Urgent diplomatic efforts in Brussels and Washington thus resuscitated a provisional US-European agreement after last-minute West German conditions threatened to unravel the agreement - and opened the specter of a trade war that might have rivaled the 1930s.
The last-minute West German reservations sprang from a failure in staff work in a very new conservative government of Chancellor Helmut Kohl that somehow left Bonn with the impression that it had until Oct. 28 to settle the dispute.
It was only when the British routinely asked Dr. Kohl about the German position on steel at the maiden British-German summit on Oct. 19 that the Germans woke up to the Oct. 21 deadline. They hastily put the item on the agenda of the government's first full Cabinet meeting of Oct. 20.
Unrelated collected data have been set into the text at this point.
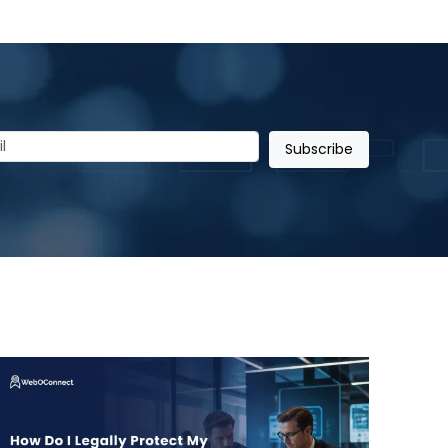
Subscribe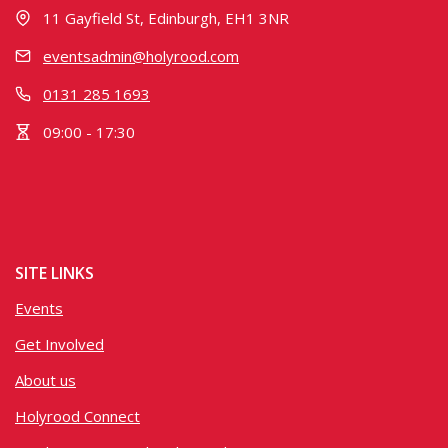
11 Gayfield St, Edinburgh, EH1 3NR
eventsadmin@holyrood.com
0131 285 1693
09:00 - 17:30
SITE LINKS
Events
Get Involved
About us
Holyrood Connect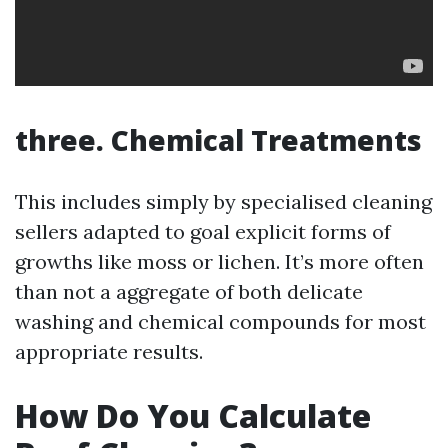
three. Chemical Treatments
This includes simply by specialised cleaning
sellers adapted to goal explicit forms of
growths like moss or lichen. It’s more often
than not a aggregate of both delicate
washing and chemical compounds for most
appropriate results.
How Do You Calculate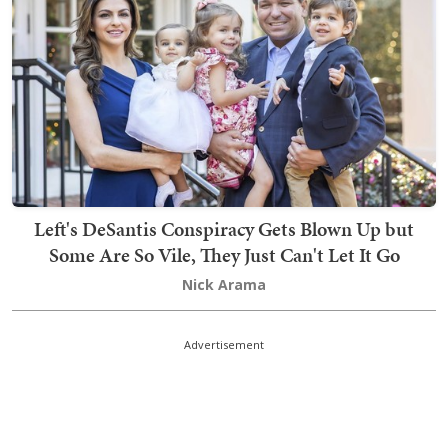
Left's DeSantis Conspiracy Gets Blown Up but
Some Are So Vile, They Just Can't Let It Go
Nick Arama
Advertisement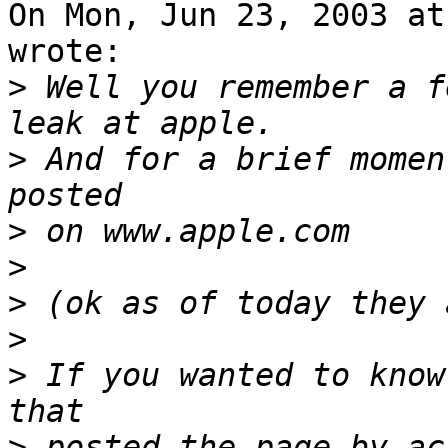
On Mon, Jun 23, 2003 at
wrote:

>
 Well you remember a f
>
 And for a brief momen
>
>
>
>
>
 If you wanted to know
>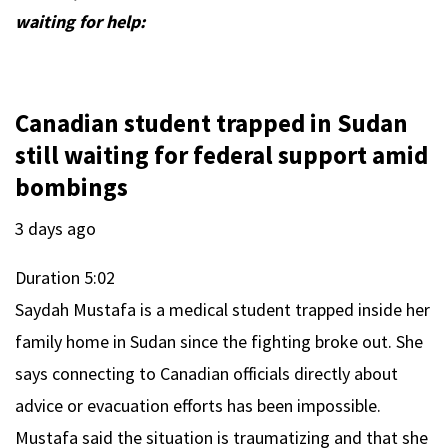
waiting for help:
Canadian student trapped in Sudan
still waiting for federal support amid
bombings
3 days ago
Duration
5:02
Saydah Mustafa is a medical student trapped inside her
family home in Sudan since the fighting broke out. She
says connecting to Canadian officials directly about
advice or evacuation efforts has been impossible.
Mustafa said the situation is traumatizing and that she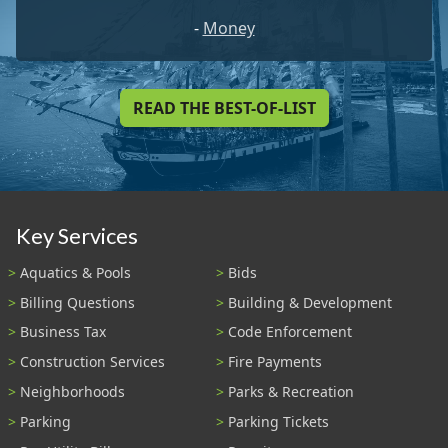
-
Money
READ THE BEST-OF-LIST
Key Services
Aquatics & Pools
Bids
Billing Questions
Building & Development
Business Tax
Code Enforcement
Construction Services
Fire Payments
Neighborhoods
Parks & Recreation
Parking
Parking Tickets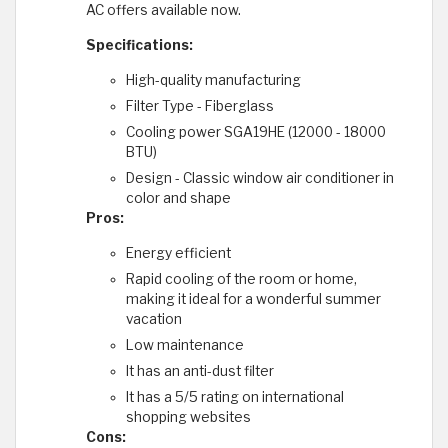
AC offers available now.
Specifications:
High-quality manufacturing
Filter Type - Fiberglass
Cooling power SGA19HE (12000 - 18000
BTU)
Design - Classic window air conditioner in
color and shape
Pros:
Energy efficient
Rapid cooling of the room or home,
making it ideal for a wonderful summer
vacation
Low maintenance
It has an anti-dust filter
It has a 5/5 rating on international
shopping websites
Cons: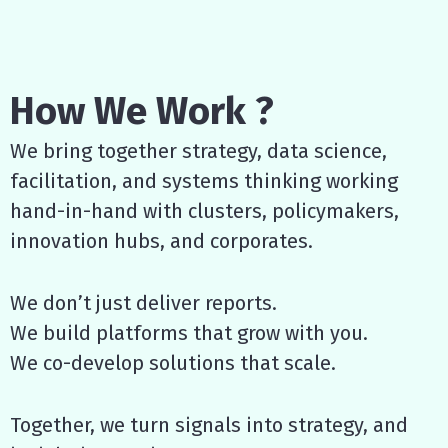
How We Work ?
We bring together strategy, data science,
facilitation, and systems thinking working
hand-in-hand with clusters, policymakers,
innovation hubs, and corporates.
We don’t just deliver reports.
We build platforms that grow with you.
We co-develop solutions that scale.
Together, we turn signals into strategy, and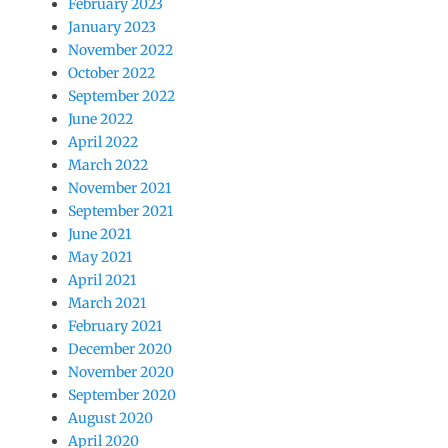
February 2023
January 2023
November 2022
October 2022
September 2022
June 2022
April 2022
March 2022
November 2021
September 2021
June 2021
May 2021
April 2021
March 2021
February 2021
December 2020
November 2020
September 2020
August 2020
April 2020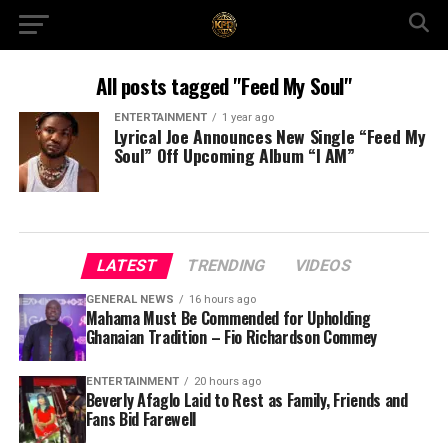
All posts tagged "Feed My Soul"
ENTERTAINMENT
1 year ago
Lyrical Joe Announces New Single “Feed My
Soul” Off Upcoming Album “I AM”
LATEST
TRENDING
VIDEOS
GENERAL NEWS
16 hours ago
Mahama Must Be Commended for Upholding
Ghanaian Tradition – Fio Richardson Commey
ENTERTAINMENT
20 hours ago
Beverly Afaglo Laid to Rest as Family, Friends and
Fans Bid Farewell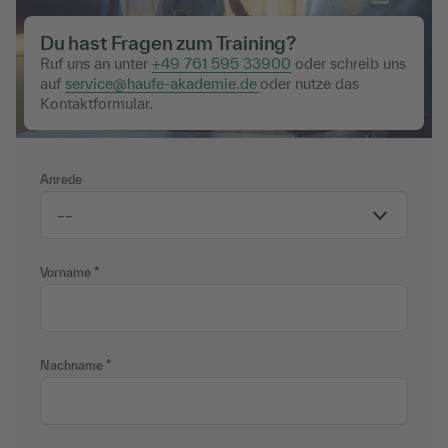
Du hast Fragen zum Training?
Ruf uns an unter
+49 761 595 33900
oder schreib uns
auf
service@haufe-akademie.de
oder nutze das
Kontaktformular.
Anrede
Vorname
Nachname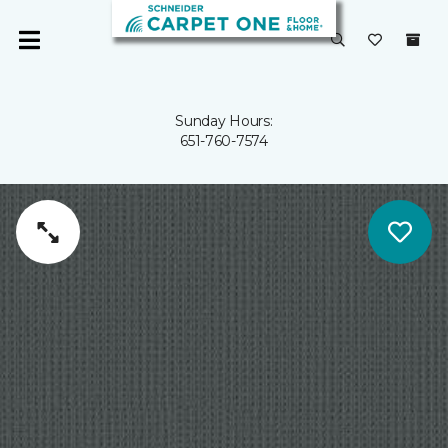
Sunday Hours:
651-760-7574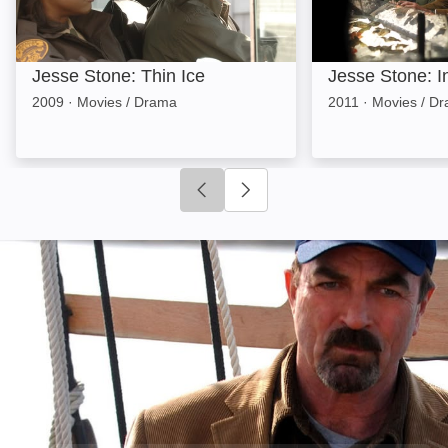
Jesse Stone: Thin Ice
Jesse Stone: I
2009
·
Movies / Drama
2011
·
Movies / D
Click to go to previous slide
Click to go to next slide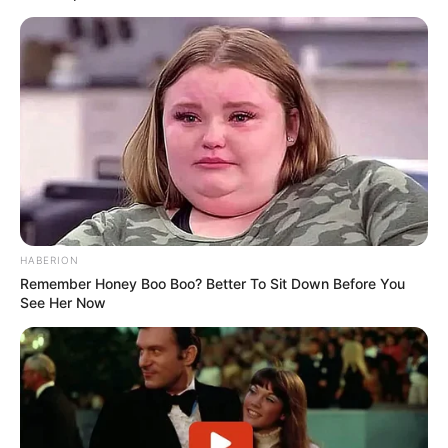
HABERION
Remember Honey Boo Boo? Better To Sit Down Before You
See Her Now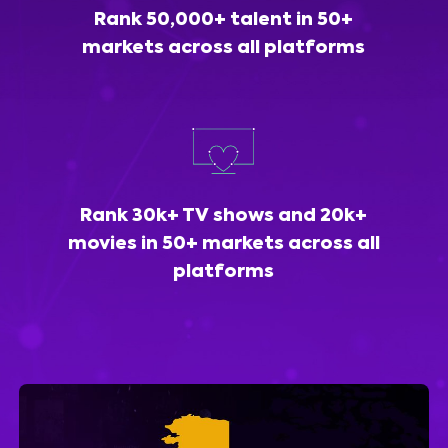
Rank 50,000+ talent in 50+
markets across all platforms
Rank 30k+ TV shows and 20k+
movies in 50+ markets across all
platforms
The upshot of the Cabinet meeting was three conditions that, in effect, invalidated the already negotiated agreement.
If a transatlantic steel war had broken out, the prospect was great for European protectionary retaliation against American chemical imports. This in turn would have embittered relations and prejudiced resolution of the two other major US-European trade disputes: European protectionism against food imports from the US, and Western European financing of the Siberian gas pipeline.
In assessing the grave risks a few hours before the US-European steel agreement was finally nailed down, a senior Western European ambassador here warned: ''If by this time next week we find ourselves in a situation where British, French, Belgian, and Italian steel to all intents and purposes is kept out of the US, there will be a tremendous reaction. It also would be seen as a failure of the EC. And that's bad from any point of view.''
On the most superficial level, West Germany would not have suffered from the American countervailing duties on subsidized steel imports that would have been imposed had there been no European steel quotas.
The US International Trade Commission disallowed two complaints against West German producers - because of the virtual absence of West German government subsidies - while endorsing the 14 complaints against other, subsidized European producers filed by American steel companies.
This distinction arose from West Germany's past efficiency in modernizing its steel industry toward specialty, high value-added products as cheap-labor developing countries began to flood the world with basic steel that sold for much cheaper prices than any advanced industrialized nation could match. Other European countries - and the US - were not so farsighted, and are now paying the price in uncompetitive steel mills and steel unemployment. Bonn can thus now afford to call for more play of free-market forces in steel, and a classical application of comparative advantage, free trade, and cheaper consumer prices.
This distinction was also behind Bonn's last-minute insistence on conditions to the European steel quotas. West Germany does not see why it should pay for others' sins. It would like to maintain its own earned share in the US market, whatever the total European quota.
Specifically, its three conditions were: (1) that Eurofer (the coordinating organization for EC steel) rather than EC governments distribute the US import quotas among European producers; (2) that the EC Council approve the Eurofer distribution; and (3) that - in the trickiest demand - the US acknowledge that any agreement was a temporary one subject to EC revision.
Less superficially - despite its exemption from immediate steel penalties in the US - West Germany would in fact be one of the most severely hit victims of any trade war.
West Germany's championing of free trade reflects the clear national interest of a resources-poor country that exports almost a quarter of its GNP. It depends on open world markets - and on the continued health of the EC - for its economic survival.
Resolution of the US-European dispute over the Siberian gas pipeline will not be directly eased by the avoidance of protectionism in steel.